Importante ricordare al paziente che l’efficacia delle onde d’urto, in genere, non è immediata, per cui occorre attendere qualche settimana (ma talora anche oltre 2 mesi) per valutarne gli effetti benefici e che, fra una seduta e l’altra di terapia, si potrebbe anche avere una momentanea riacutizzazione del dolore.
La terapia infiltrativa locale
Se nella maggior parte dei casi la fascite plantare può essere risolta con la terapia onde d’urto, vi sono tuttavia alcuni casi refrattari alla guarigione, ma sono in genere casi cronici, di pazienti che si sono già sottoposti a diversi tipi di terapie.

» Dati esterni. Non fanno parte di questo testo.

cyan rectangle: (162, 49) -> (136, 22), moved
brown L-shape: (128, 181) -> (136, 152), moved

In questi casi si può prendere in considerazione l’indicazione alla terapia infiltrativa locale con fattori di crescita autologhi (estratti cioè dal sangue stesso del paziente), come per esempio il concentrato piastrinico noto come PRP, o altri preparati, in grado di spegnere l’infiammazione e stimolare la guarigione del tessuto, sebbene non con un metodo biofisico come le onde d’urto, bensì con una strategia di tipo biochimico.
Importante anche ricordare come il trattamento onde d’urto, non solo è ripetibile in caso di beneficio parziale, ma soprattutto non preclude la possibilità di applicare altre strategie di Medicina Rigenerativa come la terapia infiltrativa sopra menzionata.
L’importanza di rivolgersi allo specialista per una corretta diagnosi
È doveroso sottolineare come non tutti i dolori al tallone siano da attribuire alla fascite plantare, anche se sicuramente è una delle patologie più frequenti.
Per questo motivo, è necessario in prima istanza formulare una corretta diagnosi, che, dopo l’esame clinico, prevede l’esame radiografico standard, a cui si potrà eventualmente associare un approfondimento con ecografia, o anche risonanza magnetica (RMN) in presenza di sospetto diagnostico specifico.
Il successo della terapia, infatti, dipende in prima istanza dal corretto inquadramento diagnostico.